Mengubah Tantangan Menjadi Peluang

Kornelius Simanjuntak menilai bahwa putusan MK ini merupakan "blessing in disguise" atau berkah terselubung bagi industri asuransi. Menurutnya, dengan melakukan perubahan pada dokumen dan proses asuransi, sistem yang lebih transparan dan adil dapat tercipta.

Ia juga menekankan pentingnya kolaborasi antarpelaku usaha jasa asuransi untuk menyamakan persepsi dan praktik dalam menangani klaim. "Jika sengketa klaim sampai ke pengadilan, kehadiran ahli yang dapat memberikan penjelasan jelas akan sangat membantu," tambahnya.
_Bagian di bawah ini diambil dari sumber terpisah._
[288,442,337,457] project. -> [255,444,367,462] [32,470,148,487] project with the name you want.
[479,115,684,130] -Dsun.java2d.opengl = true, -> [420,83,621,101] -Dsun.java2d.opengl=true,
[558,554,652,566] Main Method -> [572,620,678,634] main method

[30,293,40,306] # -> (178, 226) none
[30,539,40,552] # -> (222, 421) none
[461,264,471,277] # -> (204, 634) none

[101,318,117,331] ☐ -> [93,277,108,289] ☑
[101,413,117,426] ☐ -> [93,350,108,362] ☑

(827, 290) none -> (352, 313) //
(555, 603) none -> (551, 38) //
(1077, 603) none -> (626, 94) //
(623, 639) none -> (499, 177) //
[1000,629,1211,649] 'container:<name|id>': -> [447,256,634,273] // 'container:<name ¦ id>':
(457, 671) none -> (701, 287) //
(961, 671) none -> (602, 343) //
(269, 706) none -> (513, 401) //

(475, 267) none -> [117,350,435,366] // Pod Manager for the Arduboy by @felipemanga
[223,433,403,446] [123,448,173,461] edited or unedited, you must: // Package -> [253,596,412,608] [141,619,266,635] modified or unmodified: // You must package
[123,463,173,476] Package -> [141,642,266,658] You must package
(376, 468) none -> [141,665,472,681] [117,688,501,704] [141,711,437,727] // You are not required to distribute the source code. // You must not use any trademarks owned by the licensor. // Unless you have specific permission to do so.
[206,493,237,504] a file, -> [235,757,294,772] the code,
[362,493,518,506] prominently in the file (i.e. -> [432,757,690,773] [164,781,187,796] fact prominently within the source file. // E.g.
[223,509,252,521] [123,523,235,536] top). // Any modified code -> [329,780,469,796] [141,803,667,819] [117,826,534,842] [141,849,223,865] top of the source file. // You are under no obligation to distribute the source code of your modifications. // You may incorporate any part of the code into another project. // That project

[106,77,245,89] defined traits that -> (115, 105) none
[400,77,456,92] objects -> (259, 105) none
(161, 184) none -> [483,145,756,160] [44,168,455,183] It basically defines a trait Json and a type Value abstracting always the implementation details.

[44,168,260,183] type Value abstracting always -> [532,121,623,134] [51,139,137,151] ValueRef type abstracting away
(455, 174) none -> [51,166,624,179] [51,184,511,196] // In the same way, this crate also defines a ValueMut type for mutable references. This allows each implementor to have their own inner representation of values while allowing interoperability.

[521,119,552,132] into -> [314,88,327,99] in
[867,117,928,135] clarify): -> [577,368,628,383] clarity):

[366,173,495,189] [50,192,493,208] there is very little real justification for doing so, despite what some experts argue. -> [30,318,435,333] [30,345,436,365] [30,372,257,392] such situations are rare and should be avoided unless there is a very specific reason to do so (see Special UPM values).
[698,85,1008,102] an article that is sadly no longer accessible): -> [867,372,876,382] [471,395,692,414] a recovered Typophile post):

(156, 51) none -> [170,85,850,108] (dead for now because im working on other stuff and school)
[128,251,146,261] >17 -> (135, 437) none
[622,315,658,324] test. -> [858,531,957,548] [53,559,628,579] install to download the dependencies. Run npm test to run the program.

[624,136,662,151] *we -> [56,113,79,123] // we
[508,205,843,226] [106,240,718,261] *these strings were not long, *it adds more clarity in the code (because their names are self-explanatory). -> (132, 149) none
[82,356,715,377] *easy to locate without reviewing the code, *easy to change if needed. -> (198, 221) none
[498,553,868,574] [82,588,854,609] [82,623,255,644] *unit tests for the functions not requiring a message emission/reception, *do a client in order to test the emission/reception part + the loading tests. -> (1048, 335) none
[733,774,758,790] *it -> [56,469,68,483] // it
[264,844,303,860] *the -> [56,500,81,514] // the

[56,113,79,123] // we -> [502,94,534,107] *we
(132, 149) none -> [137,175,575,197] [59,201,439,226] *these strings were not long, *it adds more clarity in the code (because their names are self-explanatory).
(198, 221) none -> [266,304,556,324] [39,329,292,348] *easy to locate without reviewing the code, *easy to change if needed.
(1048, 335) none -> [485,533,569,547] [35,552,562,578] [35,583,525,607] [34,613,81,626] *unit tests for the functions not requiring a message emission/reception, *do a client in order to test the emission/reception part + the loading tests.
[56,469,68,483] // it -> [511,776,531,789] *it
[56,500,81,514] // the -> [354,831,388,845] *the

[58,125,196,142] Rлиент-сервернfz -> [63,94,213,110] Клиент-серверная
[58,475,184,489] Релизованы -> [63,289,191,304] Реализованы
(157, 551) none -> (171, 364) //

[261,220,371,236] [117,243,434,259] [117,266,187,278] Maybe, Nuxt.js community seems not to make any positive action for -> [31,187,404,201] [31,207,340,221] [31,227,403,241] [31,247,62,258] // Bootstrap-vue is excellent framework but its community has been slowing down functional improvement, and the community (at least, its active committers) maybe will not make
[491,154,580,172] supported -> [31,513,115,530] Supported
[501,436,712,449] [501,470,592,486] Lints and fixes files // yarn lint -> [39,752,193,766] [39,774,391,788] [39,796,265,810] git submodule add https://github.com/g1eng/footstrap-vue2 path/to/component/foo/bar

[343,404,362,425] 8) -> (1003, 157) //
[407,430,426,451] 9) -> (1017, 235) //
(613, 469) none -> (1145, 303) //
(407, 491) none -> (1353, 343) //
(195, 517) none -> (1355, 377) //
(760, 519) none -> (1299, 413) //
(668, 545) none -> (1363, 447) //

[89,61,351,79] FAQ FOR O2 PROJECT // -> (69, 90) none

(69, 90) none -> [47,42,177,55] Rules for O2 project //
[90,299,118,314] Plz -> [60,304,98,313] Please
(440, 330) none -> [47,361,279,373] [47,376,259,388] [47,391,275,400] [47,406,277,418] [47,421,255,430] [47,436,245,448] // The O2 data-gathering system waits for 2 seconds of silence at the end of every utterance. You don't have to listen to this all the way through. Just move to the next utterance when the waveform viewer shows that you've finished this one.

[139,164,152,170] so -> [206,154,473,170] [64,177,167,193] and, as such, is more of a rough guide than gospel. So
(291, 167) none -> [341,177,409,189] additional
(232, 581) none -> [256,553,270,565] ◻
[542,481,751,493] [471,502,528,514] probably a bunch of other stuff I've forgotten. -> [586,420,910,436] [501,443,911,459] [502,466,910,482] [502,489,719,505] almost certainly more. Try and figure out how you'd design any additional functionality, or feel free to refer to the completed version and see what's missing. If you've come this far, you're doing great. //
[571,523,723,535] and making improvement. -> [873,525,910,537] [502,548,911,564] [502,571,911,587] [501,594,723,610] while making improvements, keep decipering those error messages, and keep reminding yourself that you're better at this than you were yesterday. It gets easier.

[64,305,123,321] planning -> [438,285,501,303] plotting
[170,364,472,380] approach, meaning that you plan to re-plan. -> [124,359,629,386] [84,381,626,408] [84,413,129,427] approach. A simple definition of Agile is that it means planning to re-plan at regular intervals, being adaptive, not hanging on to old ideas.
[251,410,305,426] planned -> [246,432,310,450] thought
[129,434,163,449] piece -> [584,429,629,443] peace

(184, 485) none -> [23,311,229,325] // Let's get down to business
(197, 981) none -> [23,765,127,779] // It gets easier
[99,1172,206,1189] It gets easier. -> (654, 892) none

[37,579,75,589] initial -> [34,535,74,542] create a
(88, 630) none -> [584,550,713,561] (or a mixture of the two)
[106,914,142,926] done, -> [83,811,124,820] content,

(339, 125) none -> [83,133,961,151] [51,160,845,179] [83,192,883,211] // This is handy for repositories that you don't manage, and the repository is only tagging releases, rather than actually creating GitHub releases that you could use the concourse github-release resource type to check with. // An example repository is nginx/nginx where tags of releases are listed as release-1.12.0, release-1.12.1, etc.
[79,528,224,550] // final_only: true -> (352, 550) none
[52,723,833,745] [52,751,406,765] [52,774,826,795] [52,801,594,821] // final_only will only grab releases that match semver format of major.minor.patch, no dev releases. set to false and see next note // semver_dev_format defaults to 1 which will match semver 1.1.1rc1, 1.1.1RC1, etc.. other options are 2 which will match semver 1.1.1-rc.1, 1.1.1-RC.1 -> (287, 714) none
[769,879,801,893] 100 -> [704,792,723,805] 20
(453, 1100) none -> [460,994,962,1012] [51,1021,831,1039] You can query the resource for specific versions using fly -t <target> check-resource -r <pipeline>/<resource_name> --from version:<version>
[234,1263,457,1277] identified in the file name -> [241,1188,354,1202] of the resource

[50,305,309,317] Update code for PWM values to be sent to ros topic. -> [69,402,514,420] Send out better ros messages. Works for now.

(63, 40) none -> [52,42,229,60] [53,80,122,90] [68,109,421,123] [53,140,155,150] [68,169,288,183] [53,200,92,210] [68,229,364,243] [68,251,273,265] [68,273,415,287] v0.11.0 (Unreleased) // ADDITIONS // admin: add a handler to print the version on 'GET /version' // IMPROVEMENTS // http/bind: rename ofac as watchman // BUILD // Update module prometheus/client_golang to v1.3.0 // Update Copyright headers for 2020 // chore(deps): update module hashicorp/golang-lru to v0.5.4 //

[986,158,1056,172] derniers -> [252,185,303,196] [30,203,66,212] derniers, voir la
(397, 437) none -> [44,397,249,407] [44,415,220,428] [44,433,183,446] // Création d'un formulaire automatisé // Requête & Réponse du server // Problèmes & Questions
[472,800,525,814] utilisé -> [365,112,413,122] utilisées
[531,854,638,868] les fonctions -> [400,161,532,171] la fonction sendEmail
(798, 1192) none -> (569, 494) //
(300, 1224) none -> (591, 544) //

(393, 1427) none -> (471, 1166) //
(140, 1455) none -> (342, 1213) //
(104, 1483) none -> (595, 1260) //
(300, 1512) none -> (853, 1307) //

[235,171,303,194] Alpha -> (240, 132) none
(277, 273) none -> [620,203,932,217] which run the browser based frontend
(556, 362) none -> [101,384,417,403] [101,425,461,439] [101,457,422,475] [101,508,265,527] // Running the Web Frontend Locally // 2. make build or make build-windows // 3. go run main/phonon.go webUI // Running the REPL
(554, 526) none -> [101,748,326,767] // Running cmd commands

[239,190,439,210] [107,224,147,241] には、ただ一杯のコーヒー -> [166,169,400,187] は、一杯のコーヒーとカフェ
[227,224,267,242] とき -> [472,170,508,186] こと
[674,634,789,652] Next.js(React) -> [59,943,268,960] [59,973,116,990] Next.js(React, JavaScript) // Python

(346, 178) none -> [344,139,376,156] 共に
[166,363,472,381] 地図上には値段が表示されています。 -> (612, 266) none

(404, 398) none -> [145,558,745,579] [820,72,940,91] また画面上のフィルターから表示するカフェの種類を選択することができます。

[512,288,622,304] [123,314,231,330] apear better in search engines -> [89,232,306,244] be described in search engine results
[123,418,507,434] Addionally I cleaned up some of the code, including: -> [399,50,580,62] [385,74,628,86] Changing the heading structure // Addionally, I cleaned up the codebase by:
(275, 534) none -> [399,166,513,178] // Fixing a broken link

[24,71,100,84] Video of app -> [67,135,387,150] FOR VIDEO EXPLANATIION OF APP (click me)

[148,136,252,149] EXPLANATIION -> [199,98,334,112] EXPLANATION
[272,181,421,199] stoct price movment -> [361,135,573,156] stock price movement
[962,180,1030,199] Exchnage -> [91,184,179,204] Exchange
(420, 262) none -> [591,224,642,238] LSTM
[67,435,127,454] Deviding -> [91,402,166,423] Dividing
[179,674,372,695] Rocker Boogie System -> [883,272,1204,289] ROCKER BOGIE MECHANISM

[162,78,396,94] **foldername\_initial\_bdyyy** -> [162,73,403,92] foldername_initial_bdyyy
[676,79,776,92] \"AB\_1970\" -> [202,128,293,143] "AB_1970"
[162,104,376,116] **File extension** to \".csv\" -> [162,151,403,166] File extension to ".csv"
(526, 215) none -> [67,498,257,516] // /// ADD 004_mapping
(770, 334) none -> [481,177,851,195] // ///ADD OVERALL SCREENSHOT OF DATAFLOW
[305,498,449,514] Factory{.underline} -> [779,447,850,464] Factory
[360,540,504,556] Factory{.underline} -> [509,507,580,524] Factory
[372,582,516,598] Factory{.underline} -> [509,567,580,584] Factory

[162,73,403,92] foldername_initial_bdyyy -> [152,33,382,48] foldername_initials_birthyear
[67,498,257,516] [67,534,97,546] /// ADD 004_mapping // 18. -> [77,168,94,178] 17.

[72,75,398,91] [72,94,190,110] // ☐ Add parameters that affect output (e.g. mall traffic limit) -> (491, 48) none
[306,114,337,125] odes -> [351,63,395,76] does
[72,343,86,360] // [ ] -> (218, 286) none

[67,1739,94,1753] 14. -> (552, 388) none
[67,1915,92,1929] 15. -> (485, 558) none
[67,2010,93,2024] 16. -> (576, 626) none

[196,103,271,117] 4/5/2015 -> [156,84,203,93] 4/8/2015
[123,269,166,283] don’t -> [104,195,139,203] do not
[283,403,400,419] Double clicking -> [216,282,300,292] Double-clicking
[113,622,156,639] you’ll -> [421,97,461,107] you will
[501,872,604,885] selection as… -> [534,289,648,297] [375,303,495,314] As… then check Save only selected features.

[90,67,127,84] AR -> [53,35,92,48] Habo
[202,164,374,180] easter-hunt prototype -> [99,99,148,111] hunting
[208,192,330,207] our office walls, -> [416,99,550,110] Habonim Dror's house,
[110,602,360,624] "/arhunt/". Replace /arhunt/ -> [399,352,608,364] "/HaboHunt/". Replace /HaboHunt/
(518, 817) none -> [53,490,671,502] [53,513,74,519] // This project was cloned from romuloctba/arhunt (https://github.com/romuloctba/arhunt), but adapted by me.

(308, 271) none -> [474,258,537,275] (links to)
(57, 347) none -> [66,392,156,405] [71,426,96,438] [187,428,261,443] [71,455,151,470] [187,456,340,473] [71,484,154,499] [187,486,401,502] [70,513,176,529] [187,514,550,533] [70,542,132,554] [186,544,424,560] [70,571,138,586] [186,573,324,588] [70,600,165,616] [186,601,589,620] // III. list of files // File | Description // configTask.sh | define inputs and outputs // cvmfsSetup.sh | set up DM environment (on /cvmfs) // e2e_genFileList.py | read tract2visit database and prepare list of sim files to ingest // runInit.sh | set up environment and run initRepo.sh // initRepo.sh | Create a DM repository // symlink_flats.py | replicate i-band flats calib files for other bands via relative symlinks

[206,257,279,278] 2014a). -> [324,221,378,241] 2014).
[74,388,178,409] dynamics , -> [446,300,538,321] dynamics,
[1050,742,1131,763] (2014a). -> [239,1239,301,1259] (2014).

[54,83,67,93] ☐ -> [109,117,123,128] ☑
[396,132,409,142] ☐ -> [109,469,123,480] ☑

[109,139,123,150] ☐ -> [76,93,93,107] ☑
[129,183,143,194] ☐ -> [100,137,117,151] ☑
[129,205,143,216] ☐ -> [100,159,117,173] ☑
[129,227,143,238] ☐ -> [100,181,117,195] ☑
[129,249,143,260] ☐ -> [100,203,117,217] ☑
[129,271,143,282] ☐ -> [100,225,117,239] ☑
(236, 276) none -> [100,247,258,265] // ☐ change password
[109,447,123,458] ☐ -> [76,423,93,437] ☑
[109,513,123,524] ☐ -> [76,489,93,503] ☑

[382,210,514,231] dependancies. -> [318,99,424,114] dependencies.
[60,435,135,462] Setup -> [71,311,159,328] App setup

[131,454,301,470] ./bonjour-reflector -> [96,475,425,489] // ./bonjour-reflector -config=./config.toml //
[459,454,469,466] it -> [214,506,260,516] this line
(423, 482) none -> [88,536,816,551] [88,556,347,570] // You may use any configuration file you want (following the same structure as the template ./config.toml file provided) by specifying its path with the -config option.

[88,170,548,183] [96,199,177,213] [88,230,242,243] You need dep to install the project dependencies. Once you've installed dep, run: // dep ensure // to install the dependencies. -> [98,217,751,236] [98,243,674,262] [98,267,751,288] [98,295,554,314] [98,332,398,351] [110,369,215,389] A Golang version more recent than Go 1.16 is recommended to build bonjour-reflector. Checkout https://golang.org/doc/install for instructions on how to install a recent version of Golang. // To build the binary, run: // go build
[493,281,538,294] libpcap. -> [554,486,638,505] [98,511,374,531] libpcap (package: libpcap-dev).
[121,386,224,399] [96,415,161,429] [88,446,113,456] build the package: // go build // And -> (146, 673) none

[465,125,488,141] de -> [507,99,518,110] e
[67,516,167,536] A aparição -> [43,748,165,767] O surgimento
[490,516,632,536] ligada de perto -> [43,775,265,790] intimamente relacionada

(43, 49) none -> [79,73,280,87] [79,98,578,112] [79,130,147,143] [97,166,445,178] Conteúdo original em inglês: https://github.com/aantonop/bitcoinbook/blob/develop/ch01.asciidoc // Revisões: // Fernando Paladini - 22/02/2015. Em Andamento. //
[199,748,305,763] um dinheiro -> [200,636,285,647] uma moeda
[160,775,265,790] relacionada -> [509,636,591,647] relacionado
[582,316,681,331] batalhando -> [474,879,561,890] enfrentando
Pentingnya Edukasi dan Mediasi

Edukasi kepada masyarakat menjadi faktor kunci dalam mengurangi sengketa asuransi. Kornelius menyarankan bahwa semua pihak, baik penanggung maupun tertanggung, harus memahami prinsip utmost good faith dengan baik. 

"Dalam hal terjadi perselisihan, mediasi harus menjadi langkah awal sebelum kasus ini dibawa ke ranah hukum," ujar Kornelius.